La gravité des accidents augmente
sensiblement et régulièrement avec l’âge (baisse de la
faculté de récupération de l’organisme humain).
Le risque des travailleurs étrangers, aussi bien en gravité
qu’en fréquence, est très supérieur à celui des travailleurs
français (difficultés d’adaptation, main-d’oeuvre souvent
peu qualifiée).
En ce qui concerne le siège de la lésion, les accidents
touchant les mains, les pieds et les yeux sont plus fréquents
que graves, alors qu’au contraire les accidents touchant
la tête et les « localisations multiples » sont plus graves
que fréquents.
La répartition des sièges des lésions est
très différente suivant les branches d’activité ou suivant
l’élément matériel qui est à l’origine de l’accident.
C - Modalités de déclaration :
1- Obligations de la victime
:
(articles L 441-1 et R441-2 du code de la sécurité sociale)
La victime doit :
– prévenir ou faire prévenir son employeur dans les 24 h
suivant l’accident, sauf cas de force majeure.
Si la
déclaration ne peut être faite sur le lieu de travail, elle
doit être faite par lettre recommandée ;
– se rendre chez le praticien de son choix afin de faire
établir le certificat médical initial.
La victime (ou ses ayants droit) peut également déclarer
directement l’accident de travail à la Caisse primaire d’assurance
maladie (CPAM) dont elle relève jusqu’à l’expiration
de la 2de année qui suit l’accident de travail.

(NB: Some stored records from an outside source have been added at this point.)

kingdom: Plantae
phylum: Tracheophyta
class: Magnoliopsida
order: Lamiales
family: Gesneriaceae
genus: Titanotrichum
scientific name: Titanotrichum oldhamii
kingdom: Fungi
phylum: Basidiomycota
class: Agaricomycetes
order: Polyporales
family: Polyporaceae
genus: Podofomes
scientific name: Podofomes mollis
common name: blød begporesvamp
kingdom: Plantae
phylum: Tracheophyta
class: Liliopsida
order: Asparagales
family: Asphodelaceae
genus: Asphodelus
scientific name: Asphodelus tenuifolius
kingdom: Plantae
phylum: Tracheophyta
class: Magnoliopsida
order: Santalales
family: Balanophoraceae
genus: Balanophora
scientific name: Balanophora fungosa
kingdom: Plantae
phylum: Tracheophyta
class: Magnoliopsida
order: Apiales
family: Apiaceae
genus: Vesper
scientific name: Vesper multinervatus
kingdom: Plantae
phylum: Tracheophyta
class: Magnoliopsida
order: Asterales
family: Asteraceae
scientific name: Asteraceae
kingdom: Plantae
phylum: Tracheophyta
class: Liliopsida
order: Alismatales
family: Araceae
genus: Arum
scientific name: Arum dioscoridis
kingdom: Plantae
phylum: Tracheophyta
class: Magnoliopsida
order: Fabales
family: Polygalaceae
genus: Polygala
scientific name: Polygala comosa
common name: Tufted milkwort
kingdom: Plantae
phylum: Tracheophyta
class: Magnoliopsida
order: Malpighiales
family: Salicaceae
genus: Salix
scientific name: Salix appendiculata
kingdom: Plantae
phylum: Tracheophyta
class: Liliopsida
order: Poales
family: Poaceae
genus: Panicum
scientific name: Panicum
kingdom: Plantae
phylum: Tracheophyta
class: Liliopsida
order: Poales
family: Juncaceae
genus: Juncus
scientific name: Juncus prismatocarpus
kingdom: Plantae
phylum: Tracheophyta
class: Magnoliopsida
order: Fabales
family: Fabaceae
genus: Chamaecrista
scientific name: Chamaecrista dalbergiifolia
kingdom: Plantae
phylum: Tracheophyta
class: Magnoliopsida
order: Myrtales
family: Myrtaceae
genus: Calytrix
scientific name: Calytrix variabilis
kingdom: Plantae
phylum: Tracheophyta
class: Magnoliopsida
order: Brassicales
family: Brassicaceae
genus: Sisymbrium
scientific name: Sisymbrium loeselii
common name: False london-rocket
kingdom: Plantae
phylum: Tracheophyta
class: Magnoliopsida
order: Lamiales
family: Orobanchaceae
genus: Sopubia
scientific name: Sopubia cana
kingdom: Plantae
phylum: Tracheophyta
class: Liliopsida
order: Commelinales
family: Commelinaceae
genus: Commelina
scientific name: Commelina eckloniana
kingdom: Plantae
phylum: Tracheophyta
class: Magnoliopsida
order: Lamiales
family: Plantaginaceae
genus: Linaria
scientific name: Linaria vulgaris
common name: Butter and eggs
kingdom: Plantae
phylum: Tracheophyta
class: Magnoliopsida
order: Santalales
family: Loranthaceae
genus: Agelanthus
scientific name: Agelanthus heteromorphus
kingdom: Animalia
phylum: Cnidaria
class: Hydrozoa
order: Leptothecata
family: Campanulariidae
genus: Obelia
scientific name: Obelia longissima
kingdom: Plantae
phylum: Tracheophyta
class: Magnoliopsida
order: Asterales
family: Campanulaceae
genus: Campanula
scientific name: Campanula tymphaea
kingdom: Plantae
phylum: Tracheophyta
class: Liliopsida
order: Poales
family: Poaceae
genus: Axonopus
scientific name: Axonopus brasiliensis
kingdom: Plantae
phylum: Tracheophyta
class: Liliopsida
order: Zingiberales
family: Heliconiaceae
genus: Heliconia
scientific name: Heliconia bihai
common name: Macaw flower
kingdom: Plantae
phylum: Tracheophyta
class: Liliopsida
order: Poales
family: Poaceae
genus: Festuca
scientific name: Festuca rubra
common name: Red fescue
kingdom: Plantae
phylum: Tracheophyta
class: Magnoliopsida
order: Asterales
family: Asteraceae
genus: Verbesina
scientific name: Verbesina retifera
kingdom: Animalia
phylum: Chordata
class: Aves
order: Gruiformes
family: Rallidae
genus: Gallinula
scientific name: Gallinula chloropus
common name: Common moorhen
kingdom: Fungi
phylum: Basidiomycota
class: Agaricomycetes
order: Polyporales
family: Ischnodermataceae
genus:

En ce qui concerne le travailleur intérimaire, il doit avertir
à la fois son employeur et l’entreprise utilisatrice.
2- Obligations de l’employeur
:
(articles L 441-1, R 441-3, L 441-4 et L 441-5 du code de la
sécurité sociale)
L’employeur est tenu de déclarer tout accident dont il a
eu connaissance dans les 48 h à la CPAM dont relève
la victime.
La déclaration est faite en 4 exemplaires,
1 conservé par l’employeur, les 3 autres destinés à la
CPAM (1 pour la CPAM, 1 pour la CRAM et 1 pour
l’Inspection du travail).
Cette obligation de déclaration de tout accident par
l’employeur est formelle.
Celui-ci ne dispose à cet égard
d’aucun pouvoir d’appréciation, il peut seulement, le
cas échéant, contester le caractère professionnel de
l’accident.
Des sanctions sont prévues en cas de défaut
ou de retard de déclaration, mais aussi en cas de déclaration
frauduleuse.
Cependant, sous certaines conditions (taille de l’entreprise,
fréquence des accidents de travail, efforts de l’entreprise
en matière de prévention), certaines entreprises
peuvent passer un accord avec la Caisse de Sécurité
sociale les autorisant à ne pas déclarer les accidents du
travail bénins, c’est-à-dire sans arrêt de travail, ni soins
médicaux.
Ceux-ci sont alors enregistrés sur un registre
spécial ouvert. Cette procédure réserve tous les droits de
la victime en cas d’aggravation éventuelle.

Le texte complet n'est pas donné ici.